Infer JSON Schema from a Simple XML Element
Learn how a single XML element with text content maps to a JSON Schema property with automatic type inference for strings, numbers, and booleans.
Detailed Explanation
From XML Elements to JSON Schema Properties
The simplest XML-to-JSON-Schema conversion takes a single element with text content and produces a schema with a typed property.
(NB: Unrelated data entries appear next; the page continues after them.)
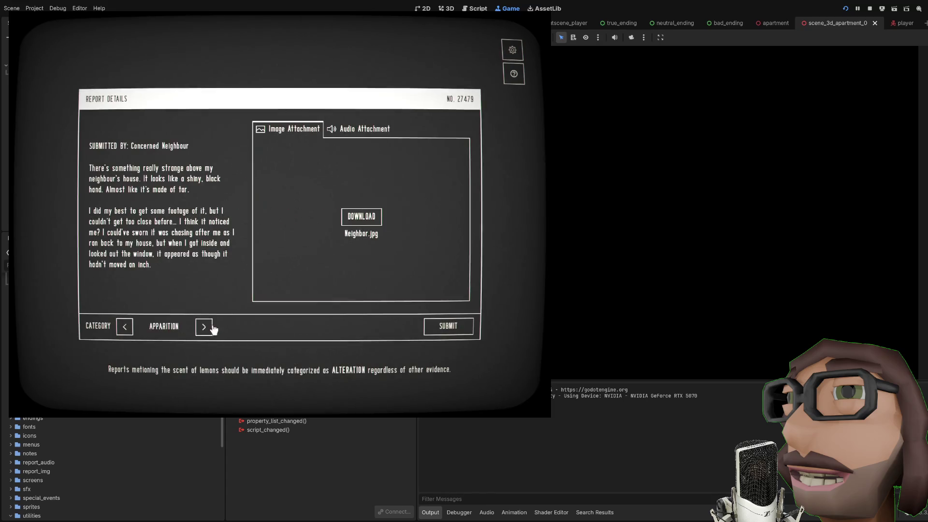
left_click(425, 327)
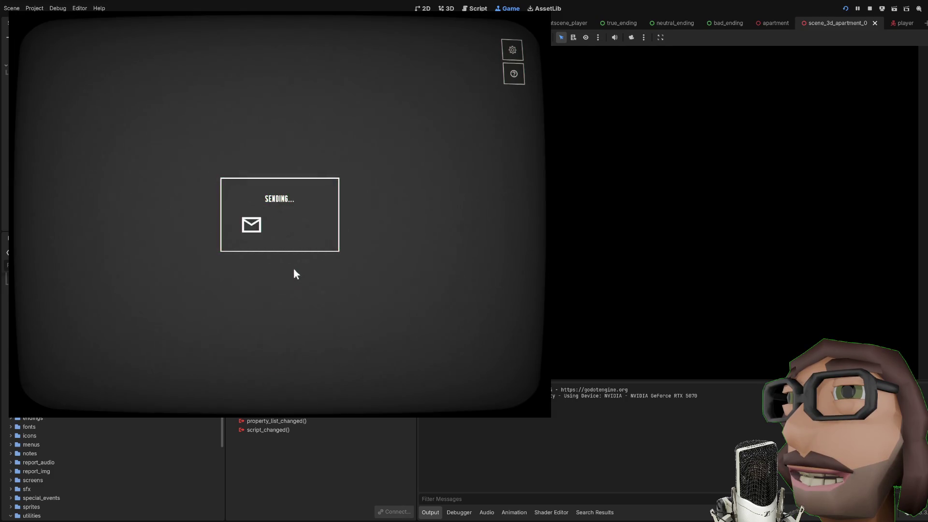
left_click(281, 240)
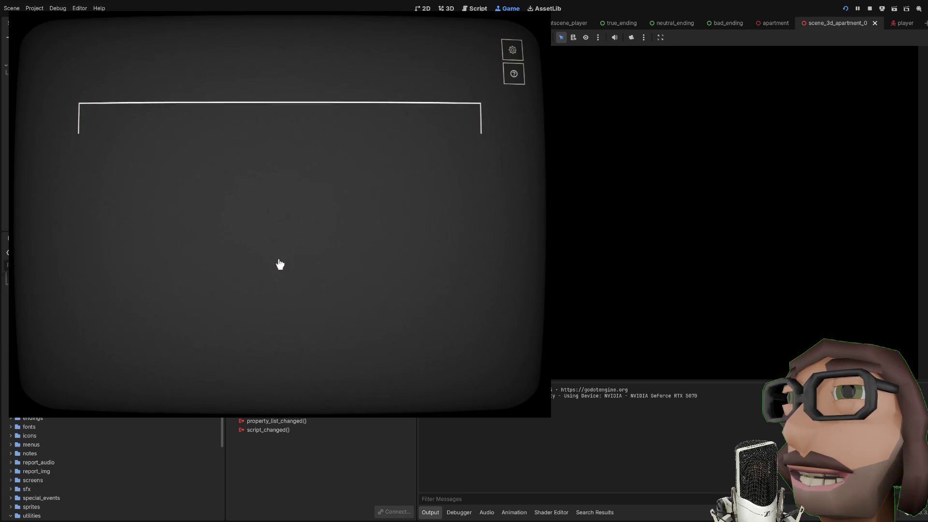
left_click(278, 260)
The tool examines the actual text value to determine the most specific type.
Example XML
<product>
<name>Widget</name>
<price>29.99</price>
<quantity>100</quantity>
<inStock>true</inStock>
</product>
Generated JSON Schema (Draft 7)
{
"$schema": "http://json-schema.org/draft-07/schema#",
"type": "object",
"properties": {
"product": {
"type": "object",
"properties": {
"name": { "type": "string" },
"price": { "type": "number" },
"quantity": { "type": "integer" },
"inStock": { "type": "boolean" }
}
}
}
}
Type Inference Rules
| XML Text Value | Inferred JSON Schema Type |
|---|---|
Widget |
string |
29.99 |
number (decimal) |
100 |
integer (whole number) |
true / false |
boolean |
How It Works
The converter uses the browser's built-in DOMParser to parse the XML into a DOM tree. It then walks the tree recursively. For each element that contains only text (no child elements), it analyzes the text content to determine the most appropriate JSON Schema type. Whole numbers become integer, decimal numbers become number, the literals true and false become boolean, and everything else defaults to string.
The root element becomes the top-level property in the schema, wrapping the entire structure. This mirrors the JSON convention where an XML root element corresponds to a top-level object key.
Use Case
When you receive XML data from an API or configuration file and need to create a JSON Schema for validation. This is common when migrating from XML-based APIs to JSON-based APIs and you need schema definitions for the new format.